A single digital spin-off – Lara Croft and the Guardian of Light, which omitted the Tomb Raider name – filled the five-year gap between 2008's Tomb Raider: Underworld and Crystal Dynamics' self-titled reboot of the series.

People were, unsurprisingly, sceptical before launch. But Tomb Raider struck a chord, receiving critical acclaim for its modern take on the IP. It became the best-selling entry in the francise to date, with over 8.5 million units sold worldwide.

With a new golden age seemingly dawning for the brand, it's easy to understand why Microsoft was enticed to lock down a timed Xbox One exclusivity deal for this year's sequel, Rise of the Tomb Raider.

When we first announced the partnership, [Xbox boss] Phil Spencer spoke about how it was about working together [with Square Enix] in order to make a great franchise stand out even further,” recalls Jon Edney, first- and third-party category manager at Xbox.

That holds true today. The conversation has now progressed on to focus on the game and what an incredible title it's shaping up to be. Are we delighted that it will be coming first to Xbox this Christmas? Absolutely. Our task, however, is to do the best possible job for the game – and that means absorbing the Xbox community in Lara's great tomb raiding expedition.”

"The home of Tomb Raider is right here in the UK."

Jon Edney, Xbox

This Q4 is packed with triple-A titles, all of which will be competing for a place in players' consoles. Yet, Rise of the Tomb Raider stands in a number of ways.

One major factor separating the game from its peers is its lack of online multiplayer – a rare sight in today's industry. But could this contrasting element also limit the title's mainstream appeal?

Rise of The Tomb Raider's backbone is a story mode that embodies all that is great about the platform and action genres,” Edney responds.

It gives the game a unique differentiator from a lot of the titles landing this peak. We've been delighted with the way the game is shaping up and the reaction it has received both at press preview events and consumer shows such as EGX, where fans patiently stood in line all weekend to get their first hands-on.

It's a very different proposition and offers a true alternative to gamers, with such a rich, in-depth story that you can immerse yourself in for potentially over 30 hours.

We're still some way off being able to say that online multiplayer is a pre-requisite for a successful title.”

Tomb Raider may now be a multi-national affair – it's published by a Japanese firm and developed in the US – but the franchise's origins as a British games icon remain strong.

It's fair to say that the home of Tomb Raider is right here in the UK,” observes Edney.

Not only does that open up opportunities from a PR perspective, but also has an influence in terms of the location of major marketing investments.

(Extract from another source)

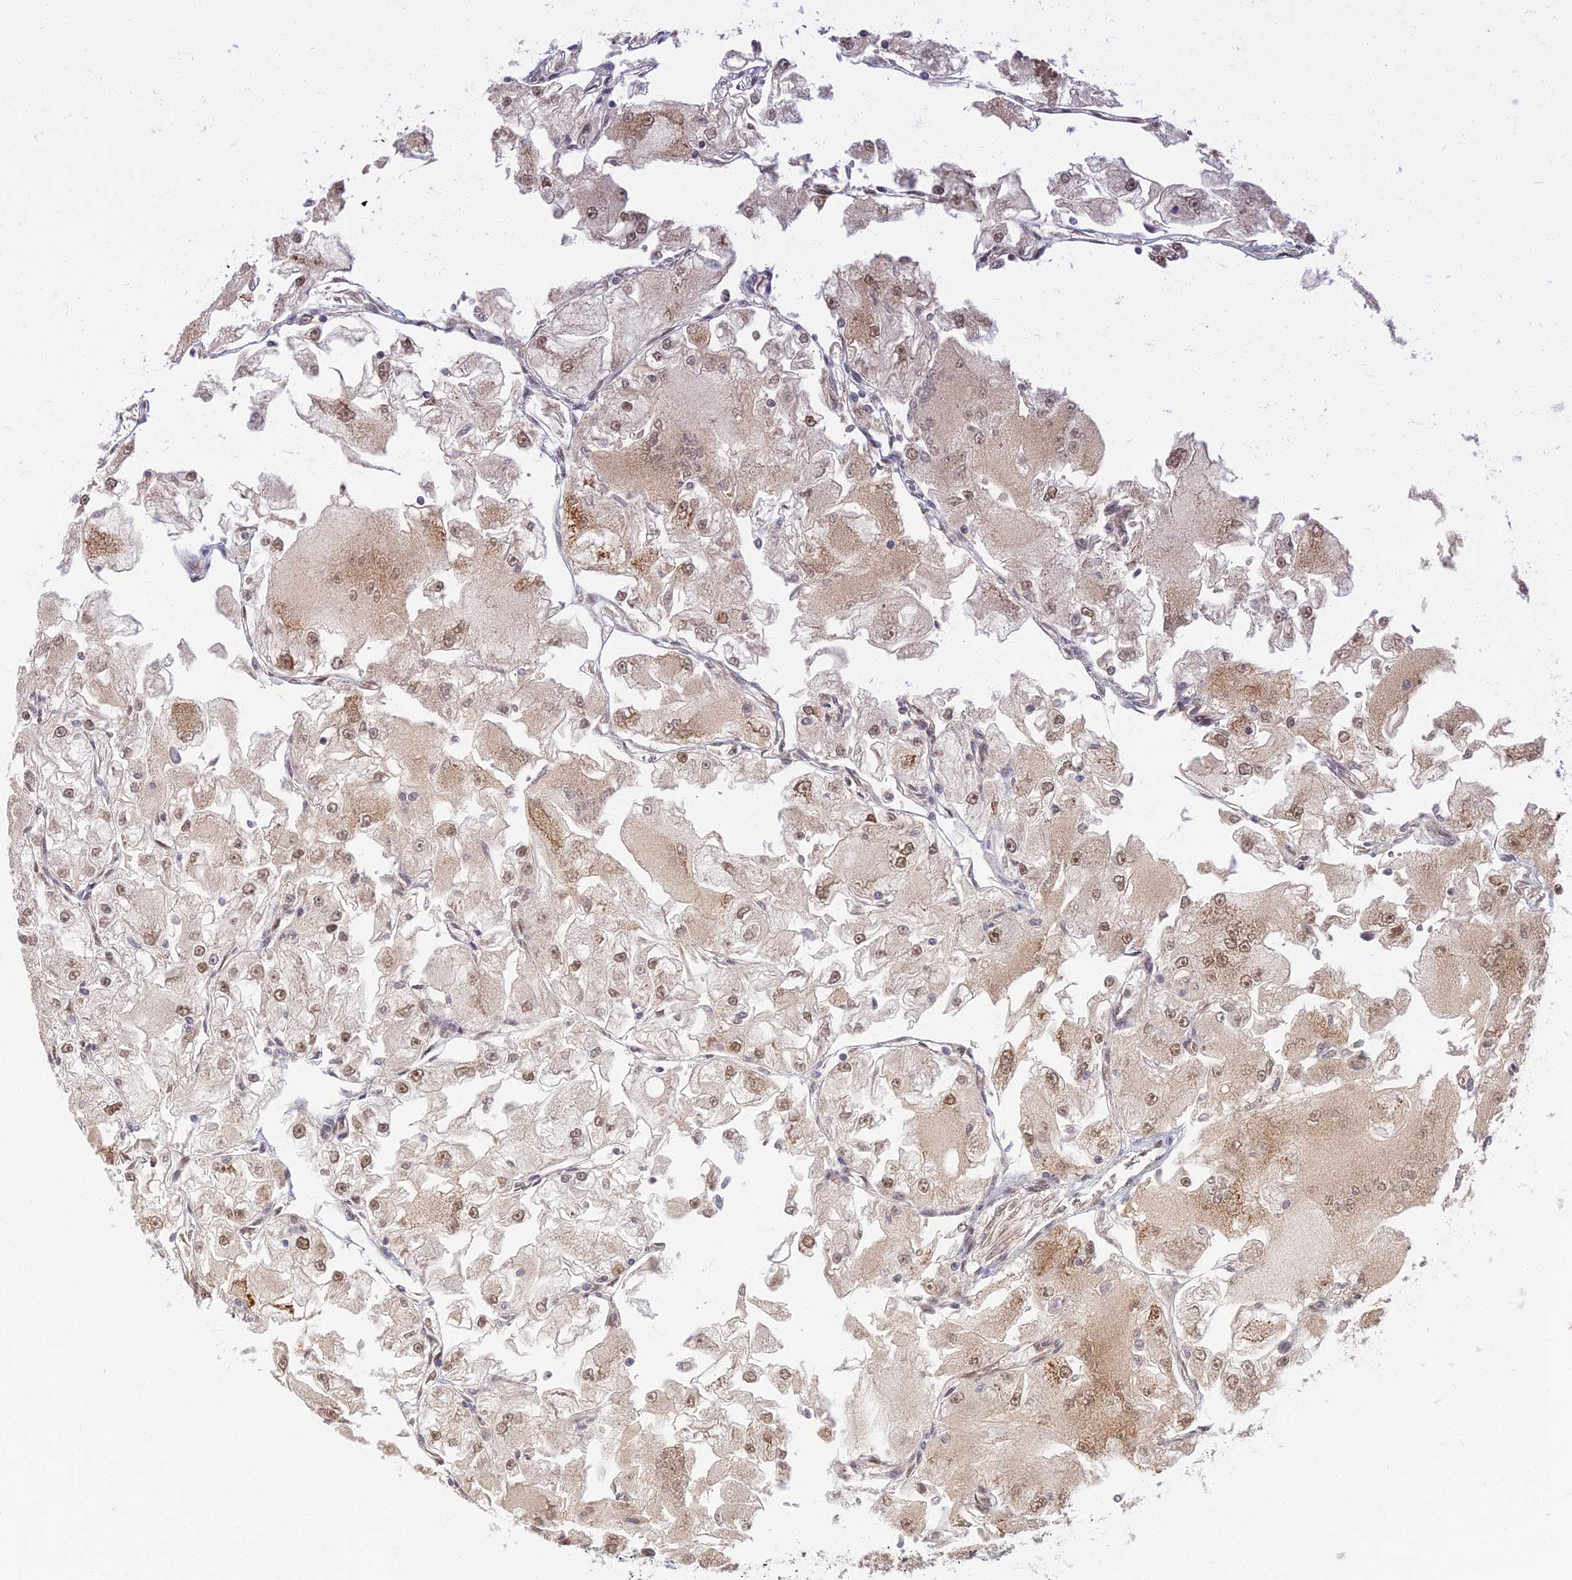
{"staining": {"intensity": "moderate", "quantity": ">75%", "location": "cytoplasmic/membranous,nuclear"}, "tissue": "renal cancer", "cell_type": "Tumor cells", "image_type": "cancer", "snomed": [{"axis": "morphology", "description": "Adenocarcinoma, NOS"}, {"axis": "topography", "description": "Kidney"}], "caption": "Renal adenocarcinoma tissue displays moderate cytoplasmic/membranous and nuclear staining in approximately >75% of tumor cells, visualized by immunohistochemistry.", "gene": "TCEA2", "patient": {"sex": "female", "age": 72}}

For example, the Survival Billboard, a campaign that will culminate in eight UK Tomb Raider fans being placed on a live billboard in central London for 24 hours. They will experience wild Siberian weather conditions in a test of endurance, courage and self-discovery, akin to what Lara has to face in the game.”

This is just part of Xbox's in-depth promotion of Rise of the Tomb Raider in the UK, as the platform holder targets the IP's British fan base.

It goes without saying that there will be a multi-million pound UK marketing investment to support the launch of a title of this magnitude,” Edney continues.

One of the custom components within it is a landmark Instagram experience that will give fans a customisable visual journey through the world of Rise of the Tomb Raider.

Our investment in non-traditional channels continues to grow as we explore new and unique ways to showcase our games, engage fans and give them a fully personalised experience that they can then share.

The decision to locate a global launch activation of this scale in Britain speaks volumes about the importance of the UK.”